• [Task goal]: All of the data, except its images, should be set down exactly as it appears.

• [Supplied information]:
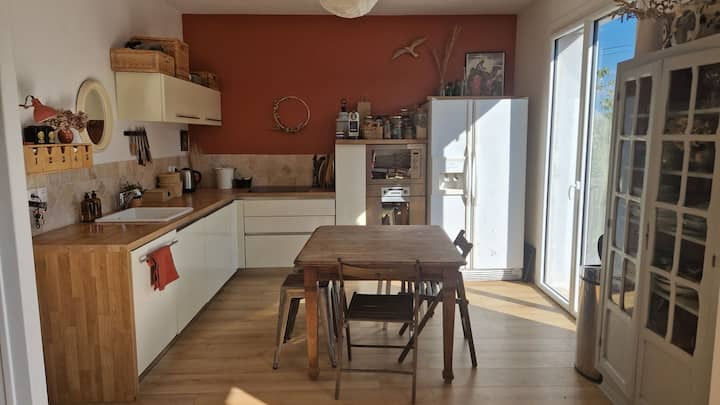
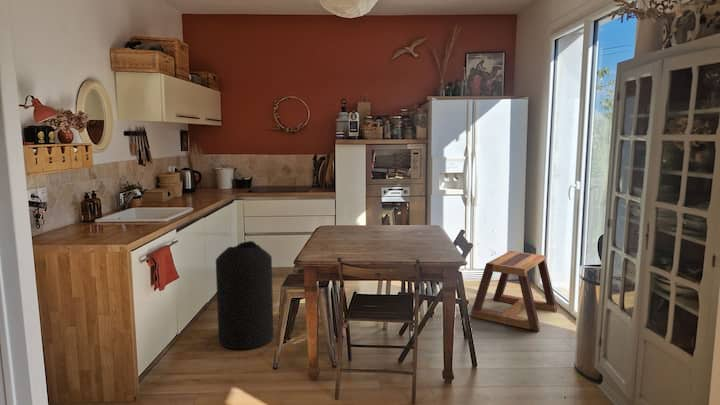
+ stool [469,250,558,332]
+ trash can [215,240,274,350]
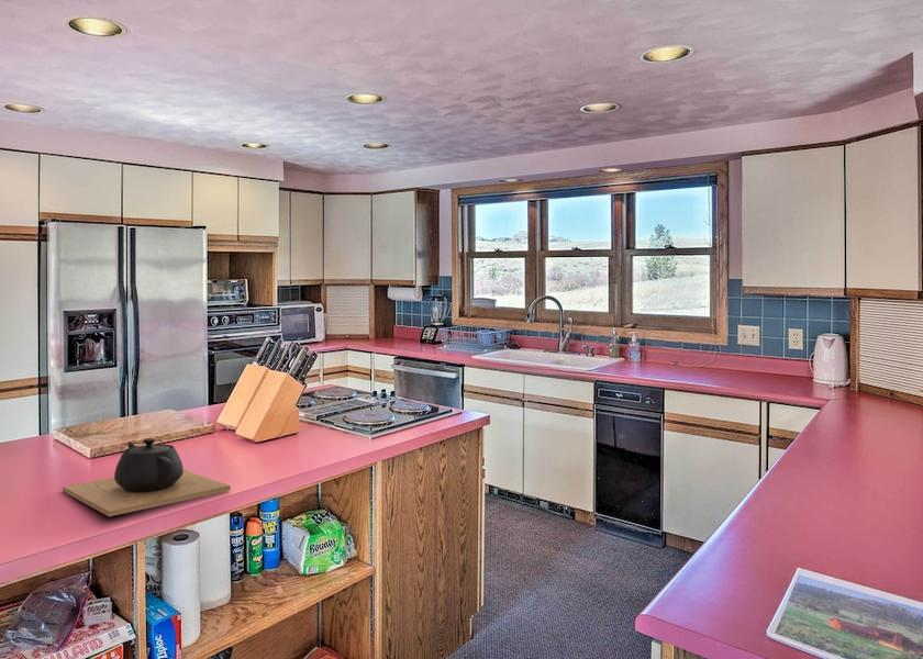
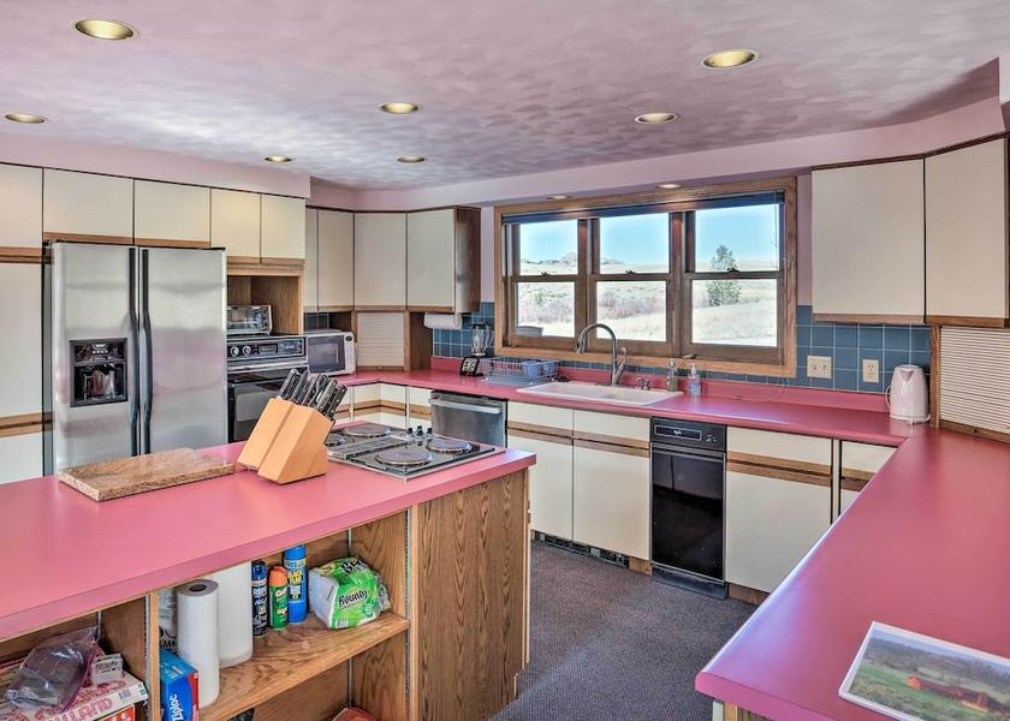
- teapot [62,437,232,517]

• [Answer section]:
+ stool [469,250,558,332]
+ trash can [215,240,274,350]
- teapot [62,437,232,517]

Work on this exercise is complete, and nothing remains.